Задание 1:
Выведите все строки листинга в точности так, как они даны, ничего не меняя.

Фрагмент документа:
Это пророчество о спасении. А теперь послушаем (из нашего "постперестроечного" далека), в чем видит главную для России опасность тот же герой. Беженец пытается заговорить о единой задаче всех христианских церквей, но Светский богослов его обрывает:
"Светский богослов. Сознаюсь, что совершенно вас здесь не понимаю. Ведь это тот же интернационализм, только иначе перелицованный. Раньше всех у нас его стали проповедовать русские иезуиты и вообще католизирующие, как, например, Чаадаев, им довольно неожиданно, хотя и по-своему, протягивает руку в своей пушкинской речи Достоевский, который вообще-то знал настоящую цену католичеству; потом за это принялись либералы, марксисты, вплоть до нынешних товарищей. Теперь вы снова проповедуете интерконфессиальное братание в то время, когда надо охранять фронт от коварного врага.
Беженец. В том-то и дело, что фронт должен быть обращен вовсе не туда. Настоящий враг наступает на эти оба раздробленные и тем обессиленные фронта.
Светский богослов. Чего же вы хотите: вероисповедного безразличия или унии, модного теперь "католичества восточного обряда"?"
Рассмотрел Светский богослов главного врага своей родины в апреле - мае 1918 года, ничего не скажешь...
Могла ли таким далеким от мира сего, от его насущных, неотложных, по сути, уже сугубо военных задач, образованным обществом быть спасена Россия середины 1918 года?
* * *
Статья А. С. Изгоева "Социализм, культура и большевизм" самим названием своим предполагает злободневность тематики. Что же сказано в ней?
С самого начала в ней наталкиваешься на множество разумных вещей и одновременно - на страшную и крайне распространенную в кругах небольшевистской интеллигенции иллюзию. Ее представители говорят так, словно у них еще есть время для рассуждений. Они не видят, что случилось непоправимое: их исключили из диалога. В эмиграции они будут продолжать говорить как участники драмы, в действительности в ней уже не участвуя. В лучшем случае - восстанавливая и сберегая ее летопись. Оставшимся на родине предстоит нечто непредставимое, во всей истории российской интеллигенции не имеющее сравнимых по ужасу прецедентов. Они не предвидят и того, что возникает государственное образование нового типа, а потому доступные им критерии окажутся к нему неприменимыми.

Задание 2:
Верните дословно часть фрагмента документа от слов «Могла ли таким» до слов «сказано в ней?».

Исходные данные:
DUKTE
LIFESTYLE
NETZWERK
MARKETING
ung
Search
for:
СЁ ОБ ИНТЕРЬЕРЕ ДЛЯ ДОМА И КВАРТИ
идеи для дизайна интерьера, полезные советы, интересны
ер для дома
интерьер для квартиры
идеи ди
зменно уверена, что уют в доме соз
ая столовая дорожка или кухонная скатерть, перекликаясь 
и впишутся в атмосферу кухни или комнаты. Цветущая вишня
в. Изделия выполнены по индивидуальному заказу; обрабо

Результат 1:
DUKTE
LIFESTYLE
NETZWERK
MARKETING
ung
Search
for:
СЁ ОБ ИНТЕРЬЕРЕ ДЛЯ ДОМА И КВАРТИ
идеи для дизайна интерьера, полезные советы, интересны
ер для дома
интерьер для квартиры
идеи ди
зменно уверена, что уют в доме соз
ая столовая дорожка или кухонная скатерть, перекликаясь 
и впишутся в атмосферу кухни или комнаты. Цветущая вишня
в. Изделия выполнены по индивидуальному заказу; обрабо

Результат 2:
Могла ли таким далеким от мира сего, от его насущных, неотложных, по сути, уже сугубо военных задач, образованным обществом быть спасена Россия середины 1918 года?
* * *
Статья А. С. Изгоева "Социализм, культура и большевизм" самим названием своим предполагает злободневность тематики. Что же сказано в ней?